● TASK ITEM
Check every line below for the word "images" and show those that hold it.

● Stored data entries
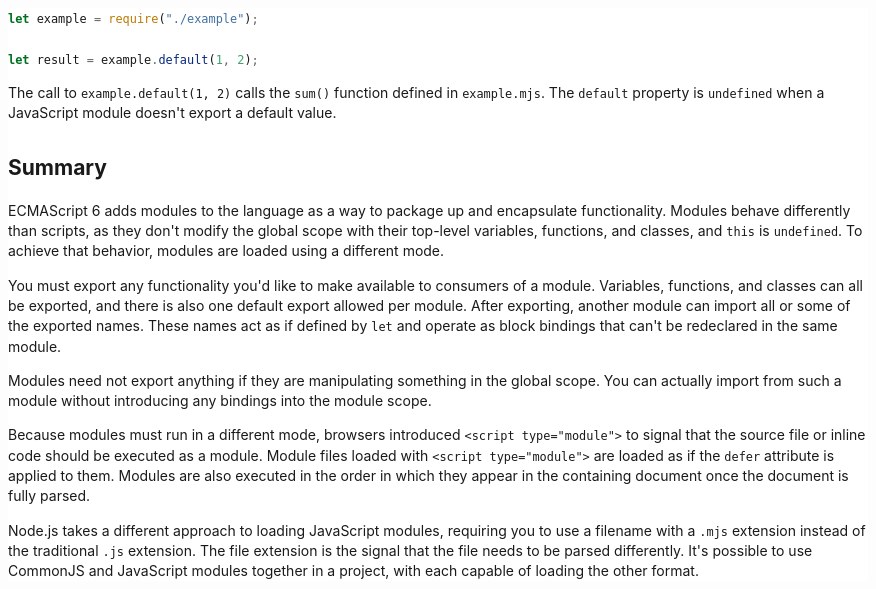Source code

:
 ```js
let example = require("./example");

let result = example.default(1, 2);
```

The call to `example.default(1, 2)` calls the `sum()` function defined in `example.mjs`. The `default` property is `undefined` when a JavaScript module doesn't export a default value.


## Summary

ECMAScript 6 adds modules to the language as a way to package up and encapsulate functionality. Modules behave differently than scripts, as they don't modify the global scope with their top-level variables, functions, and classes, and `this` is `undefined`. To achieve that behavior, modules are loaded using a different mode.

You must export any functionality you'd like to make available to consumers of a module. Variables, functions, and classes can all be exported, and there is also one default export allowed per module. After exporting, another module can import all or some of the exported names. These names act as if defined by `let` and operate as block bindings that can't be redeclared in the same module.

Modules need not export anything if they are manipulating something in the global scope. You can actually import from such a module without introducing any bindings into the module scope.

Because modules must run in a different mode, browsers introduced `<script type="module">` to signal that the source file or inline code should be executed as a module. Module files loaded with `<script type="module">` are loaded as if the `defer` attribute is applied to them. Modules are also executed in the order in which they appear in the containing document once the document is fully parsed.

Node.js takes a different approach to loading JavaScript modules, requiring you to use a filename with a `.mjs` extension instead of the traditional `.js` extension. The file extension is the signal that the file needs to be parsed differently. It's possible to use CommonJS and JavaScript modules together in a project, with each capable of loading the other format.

* * *

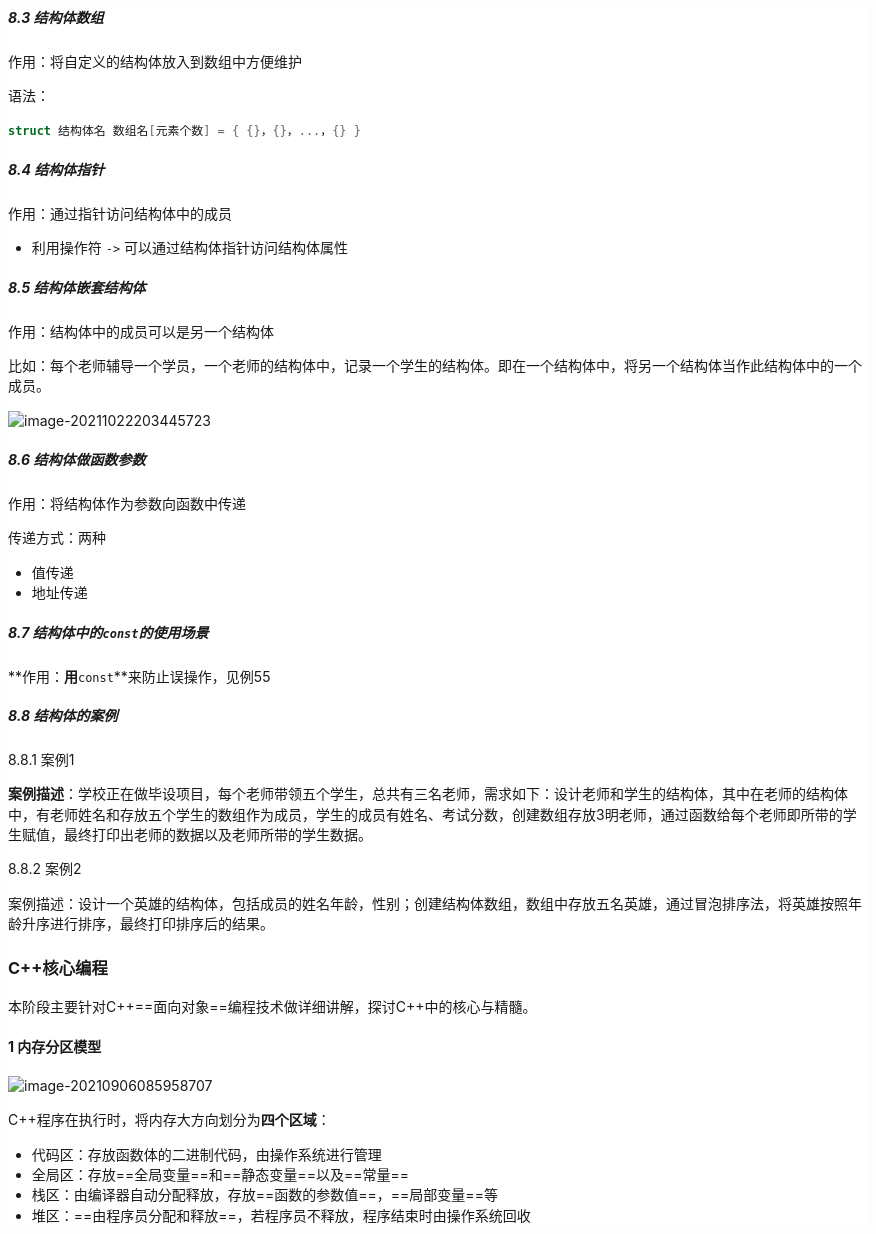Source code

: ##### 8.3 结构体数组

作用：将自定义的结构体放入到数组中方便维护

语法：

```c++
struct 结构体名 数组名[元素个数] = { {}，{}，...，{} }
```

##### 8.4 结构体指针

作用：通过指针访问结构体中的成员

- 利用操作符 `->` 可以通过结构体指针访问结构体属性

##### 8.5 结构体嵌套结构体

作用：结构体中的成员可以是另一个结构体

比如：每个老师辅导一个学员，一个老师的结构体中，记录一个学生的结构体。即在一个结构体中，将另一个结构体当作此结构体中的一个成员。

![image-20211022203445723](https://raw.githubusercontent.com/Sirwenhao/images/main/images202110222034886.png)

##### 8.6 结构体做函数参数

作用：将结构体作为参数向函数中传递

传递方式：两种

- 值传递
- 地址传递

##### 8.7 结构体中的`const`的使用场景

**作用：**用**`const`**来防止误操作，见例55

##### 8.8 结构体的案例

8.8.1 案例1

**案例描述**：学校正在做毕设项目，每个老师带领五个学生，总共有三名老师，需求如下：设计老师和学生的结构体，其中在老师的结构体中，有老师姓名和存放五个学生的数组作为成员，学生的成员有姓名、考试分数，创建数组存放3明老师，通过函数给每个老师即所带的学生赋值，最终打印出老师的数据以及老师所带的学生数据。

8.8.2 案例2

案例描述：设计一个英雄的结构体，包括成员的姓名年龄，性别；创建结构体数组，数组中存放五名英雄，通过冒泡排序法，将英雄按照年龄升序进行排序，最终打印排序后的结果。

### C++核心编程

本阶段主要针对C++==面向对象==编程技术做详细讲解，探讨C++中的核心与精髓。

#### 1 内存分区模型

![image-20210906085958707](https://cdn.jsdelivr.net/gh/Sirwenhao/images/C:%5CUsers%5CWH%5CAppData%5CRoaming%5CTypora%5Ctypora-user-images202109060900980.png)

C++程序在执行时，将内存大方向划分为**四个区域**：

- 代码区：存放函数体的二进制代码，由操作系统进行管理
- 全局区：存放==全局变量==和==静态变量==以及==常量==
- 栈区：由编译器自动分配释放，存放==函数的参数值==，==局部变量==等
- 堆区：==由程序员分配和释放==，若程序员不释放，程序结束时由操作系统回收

● EXERCISE SOLUTION
![image-20211022203445723](https://raw.githubusercontent.com/Sirwenhao/images/main/images202110222034886.png)
![image-20210906085958707](https://cdn.jsdelivr.net/gh/Sirwenhao/images/C:%5CUsers%5CWH%5CAppData%5CRoaming%5CTypora%5Ctypora-user-images202109060900980.png)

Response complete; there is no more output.